Task description ▸ Only lines with the string "until" are wanted. Pull them out of the data.

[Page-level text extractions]
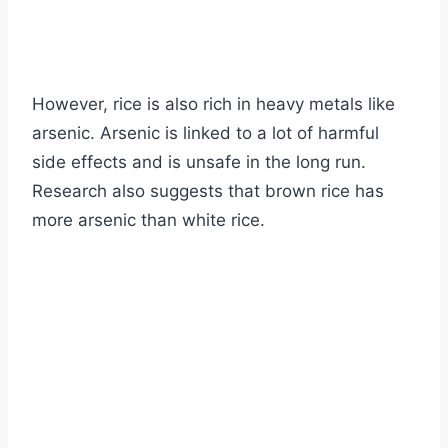
However, rice is also rich in heavy metals like
arsenic. Arsenic is linked to a lot of harmful
side effects and is unsafe in the long run.
Research also suggests that brown rice has
more arsenic than white rice.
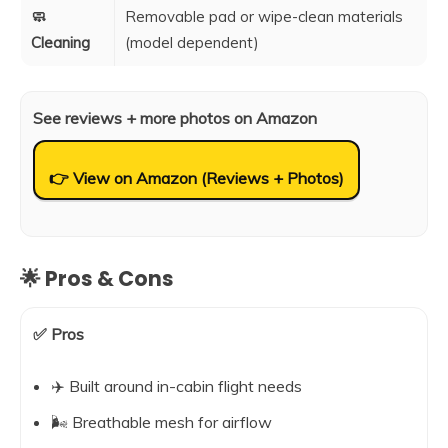
🧼
Removable pad or wipe-clean materials
Cleaning
(model dependent)
See reviews + more photos on Amazon
👉 View on Amazon (Reviews + Photos)
🌟 Pros & Cons
✅ Pros
✈️ Built around in-cabin flight needs
🌬️ Breathable mesh for airflow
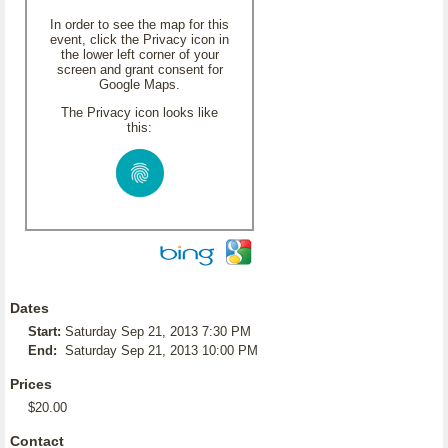
In order to see the map for this
event, click the Privacy icon in
the lower left corner of your
screen and grant consent for
Google Maps.
The Privacy icon looks like
this:
Dates
Start:
Saturday Sep 21, 2013 7:30 PM
End:
Saturday Sep 21, 2013 10:00 PM
Prices
$20.00
Contact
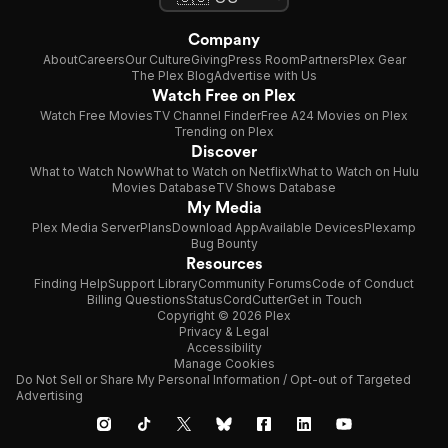
Company
About
Careers
Our Culture
Giving
Press Room
Partners
Plex Gear
The Plex Blog
Advertise with Us
Watch Free on Plex
Watch Free Movies
TV Channel Finder
Free A24 Movies on Plex
Trending on Plex
Discover
What to Watch Now
What to Watch on Netflix
What to Watch on Hulu
Movies Database
TV Shows Database
My Media
Plex Media Server
Plans
Download App
Available Devices
Plexamp
Bug Bounty
Resources
Finding Help
Support Library
Community Forums
Code of Conduct
Billing Questions
Status
CordCutter
Get in Touch
Copyright © 2026 Plex
Privacy & Legal
Accessibility
Manage Cookies
Do Not Sell or Share My Personal Information / Opt-out of Targeted
Advertising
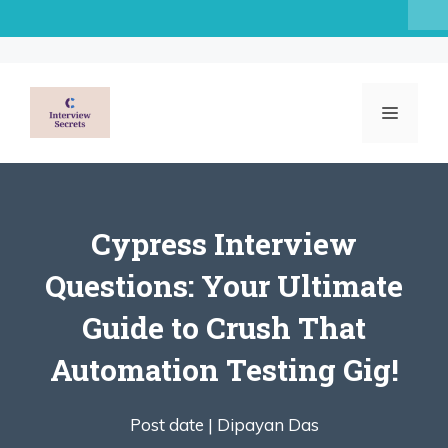
Skip
to
content
MENU
Cypress Interview
Questions: Your Ultimate
Guide to Crush That
Automation Testing Gig!
Post date |
Dipayan Das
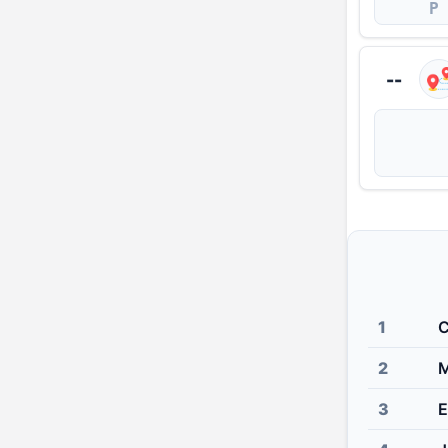
P
--
1
C
2
M
3
E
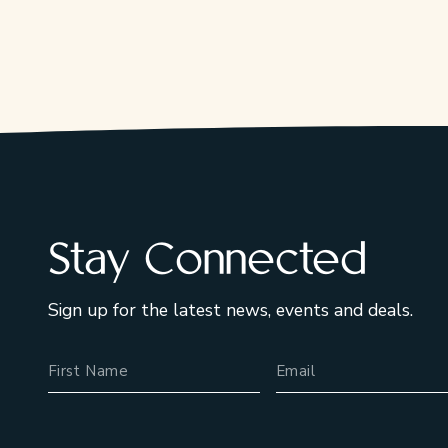
Stay Connected
Sign up for the latest news, events and deals.
Name
Email Address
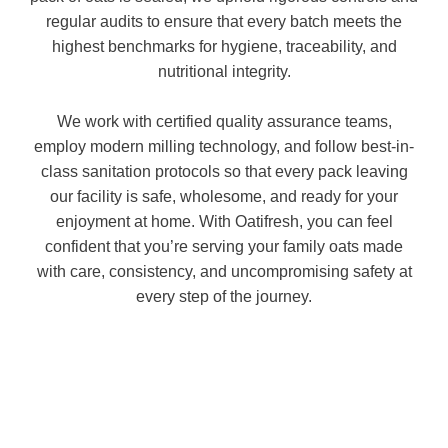
regular audits to ensure that every batch meets the
highest benchmarks for hygiene, traceability, and
nutritional integrity.
We work with certified quality assurance teams,
employ modern milling technology, and follow best-in-
class sanitation protocols so that every pack leaving
our facility is safe, wholesome, and ready for your
enjoyment at home. With Oatifresh, you can feel
confident that you’re serving your family oats made
with care, consistency, and uncompromising safety at
every step of the journey.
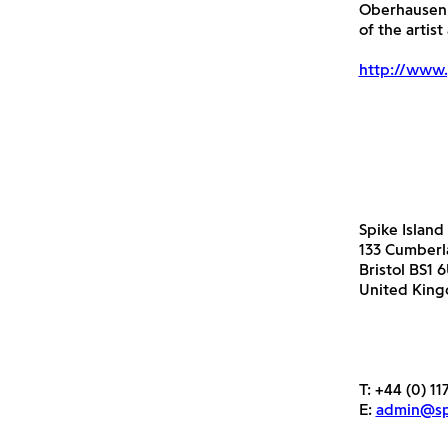
Oberhausen 
of the artis
http://www.
Spike Island
133 Cumber
Bristol BS1 
United Kin
T:
+44 (0) 11
E:
admin@spi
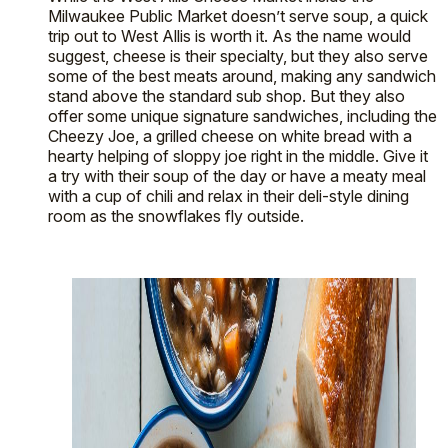
Milwaukee Public Market doesn’t serve soup, a quick
trip out to West Allis is worth it. As the name would
suggest, cheese is their specialty, but they also serve
some of the best meats around, making any sandwich
stand above the standard sub shop. But they also
offer some unique signature sandwiches, including the
Cheezy Joe, a grilled cheese on white bread with a
hearty helping of sloppy joe right in the middle. Give it
a try with their soup of the day or have a meaty meal
with a cup of chili and relax in their deli-style dining
room as the snowflakes fly outside.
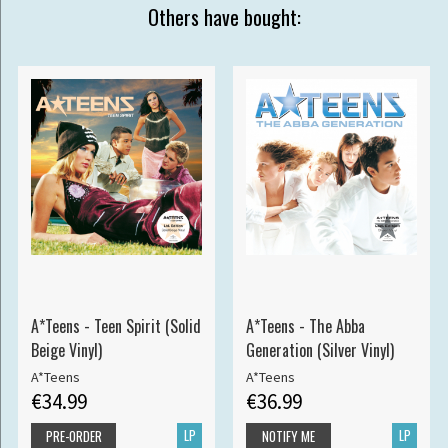
Others have bought:
A*Teens - Teen Spirit (Solid
A*Teens - The Abba
Beige Vinyl)
Generation (Silver Vinyl)
A*Teens
A*Teens
€34.99
€36.99
LP
LP
PRE-ORDER
NOTIFY ME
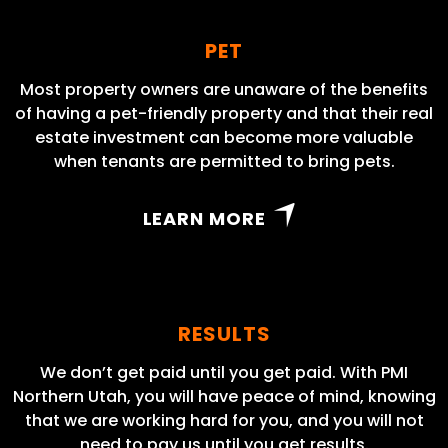
PET
Most property owners are unaware of the benefits
of having a pet-friendly property and that their real
estate investment can become more valuable
when tenants are permitted to bring pets.
LEARN MORE
RESULTS
We don’t get paid until you get paid. With PMI
Northern Utah, you will have peace of mind, knowing
that we are working hard for you, and you will not
need to pay us until you get results.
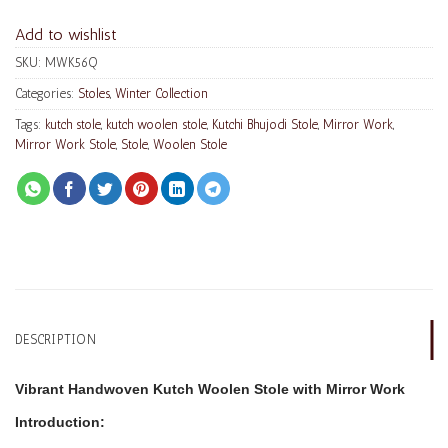
Add to wishlist
SKU:
MWK56Q
Categories:
Stoles
,
Winter Collection
Tags:
kutch stole
,
kutch woolen stole
,
Kutchi Bhujodi Stole
,
Mirror Work
,
Mirror Work Stole
,
Stole
,
Woolen Stole
DESCRIPTION
Vibrant Handwoven Kutch Woolen Stole with Mirror Work
Introduction:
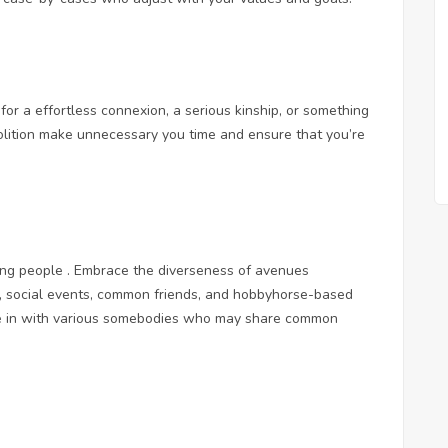
 for a effortless connexion, a serious kinship, or something
volition make unnecessary you time and ensure that you’re
eting people . Embrace the diverseness of avenues
ps, social events, common friends, and hobbyhorse-based
tie in with various somebodies who may share common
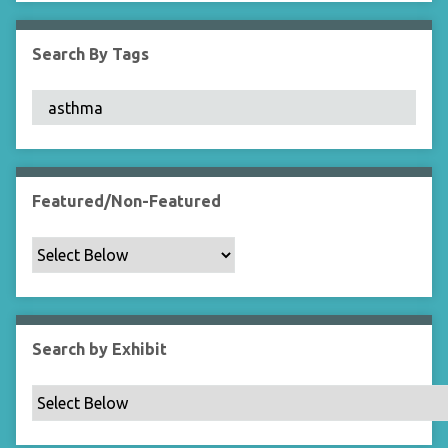
i
e
Search By Tags
l
d
s
"
:
1
Featured/Non-Featured
Search by Exhibit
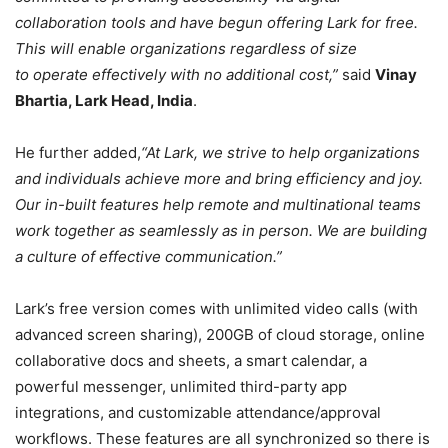
collaboration tools and have begun offering Lark for free.
This will enable organizations regardless of size
to operate effectively with no additional cost,”
said
Vinay
Bhartia, Lark Head, India
.
He further added,
“At Lark, we strive to help organizations
and individuals achieve more and bring efficiency and joy.
Our in-built features help remote and multinational teams
work together as seamlessly as in person. We are building
a culture of effective communication.”
Lark’s free version comes with unlimited video calls (with
advanced screen sharing), 200GB of cloud storage, online
collaborative docs and sheets, a smart calendar, a
powerful messenger, unlimited third-party app
integrations, and customizable attendance/approval
workflows. These features are all synchronized so there is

Task result ▸
We don’t get paid until you get paid. With PMI
need to pay us until you get results.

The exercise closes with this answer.